月経困難症・月経痛とは
月経時に生じる痛みや不快感の中でも、痛み止めの服用や寝込むほどの重篤な症状を伴うものを「月経困難症」と呼びます。
月経困難症・月経痛の治療
漢方医学では、月経痛や月経困難症は主に血液や血液循環の異常に起因すると考えられています。
血液の異常の中でも、血行不良による「お血」と血液不足の「血虚(けっきょ)」などがあります。
漢方薬を使用して血行不良を改善したり、血液不足を解消したりすることで、月経痛を緩和することを目指します。
器質性月経困難症の場合には、基礎となる病気の治療と並行して漢方治療を行うこともあります。
病院での診察
月経痛や月経困難症の場合、子宮筋腫や子宮内膜症などの重大な疾患が背景にある可能性があります。
漢方薬による治療を希望する場合でも、まずは必ず西洋医学的な検査を受けるようにしましょう。
多くの人が月経(生理)直前または月経時に痛みや不快感を経験しています。
調査によれば、月経痛の程度は異なりますが、痛みや不快感を感じる人はおおよそ7〜8割にも上ると言われています。
月経時に生じる痛みや不快感の中には、痛み止めの服用や寝込むほど激しい症状を伴うものがあります。
このような症状が日常生活に支障をきたす場合、それを「月経困難症」と呼びます。
月経困難症には、子宮筋腫や子宮内膜症などの病気が原因となる「器質性月経困難症」と、特定の原因が明確ではない「機能性月経困難症」という二つのタイプがあります。
前者は30代以降の女性により頻繁に見られ、後者は若い女性によく見られる傾向があります。
月経困難症・月経痛のメカニズム
機能性月経困難症の痛みは、子宮の強い収縮、骨盤内のうっ血、自律神経の乱れなどが原因とされています。
しかし、その中でも主要な原因は子宮の収縮です。

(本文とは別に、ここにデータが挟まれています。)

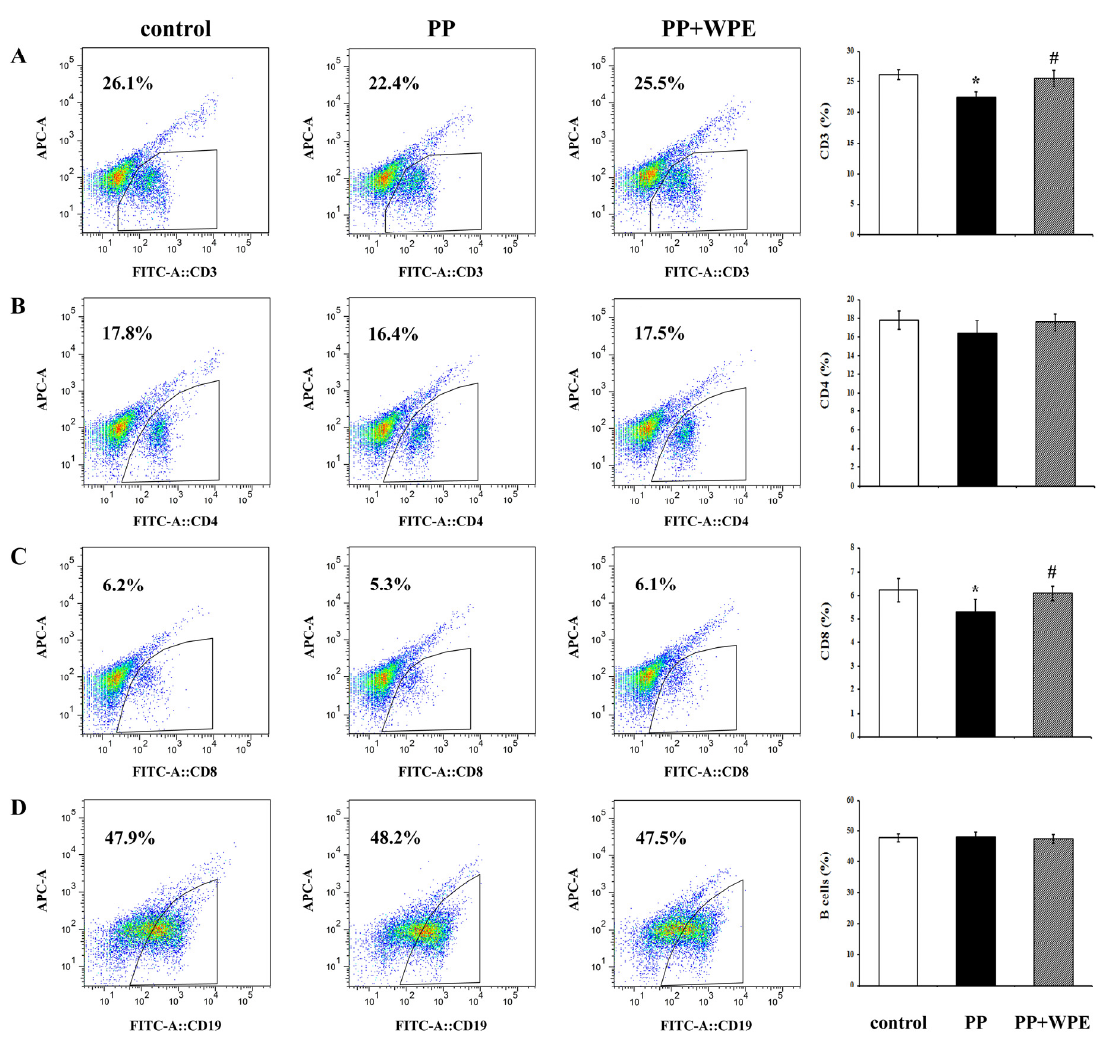
Figure 2. Percentages of various lymphocyte cell types as determined using flow cytometric analysis. ( A ) CD3 + T ‐ cells; ( B ) CD4 + T ‐ cells; ( C ) CD8 + T ‐ cells; and ( D ) B ‐ cells in cells exposed to medium only (control), PP (10 − 4 M), or WPE (1.0 μ g/mL), together with PP for 48 h. Results shown are means ± SD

月経時には、子宮内膜でプロスタグランジンと呼ばれる生理活性物質が生成されます。
この物質によって子宮の平滑筋が強く収縮し、不要な子宮内膜が剥がれて排出されます(これが月経です)。収縮が過度であったり、過敏に反応したりすることで、痛みが生じるのです。

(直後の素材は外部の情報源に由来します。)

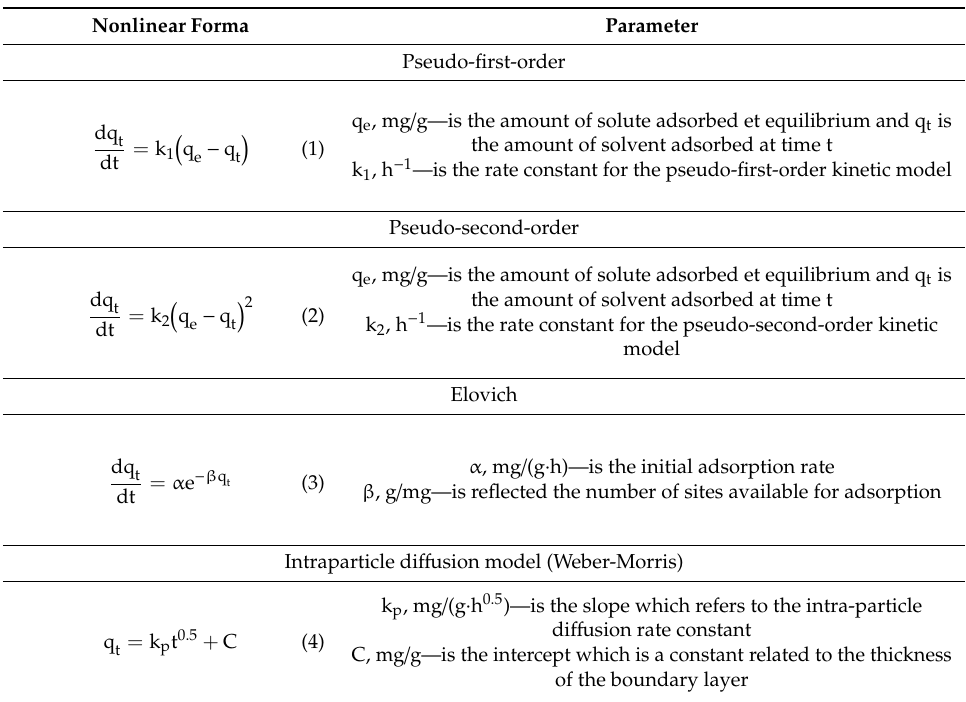
Table 2. Kinetic models’ equations [40,41].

子宮が未発達で子宮口(月経血の通り道)が狭い場合や、子宮の位置が正常ではない場合は、特に痛みが起こりやすいようです。
一方、器質性月経困難症の痛みは、病気によって原因が異なります。
例えば、子宮内膜症の場合、通常よりも過剰にプロスタグランジンが生成されることが知られています。そのため、子宮の収縮が強まり、痛みが引き起こされます。
機能性月経困難症と器質性月経困難症の違い
月経困難症・月経痛の薬物治療、非薬物治療
機能性月経困難症や器質性月経困難症の場合、痛みには非ステロイド性鎮痛薬(痛み止め)が使用されます。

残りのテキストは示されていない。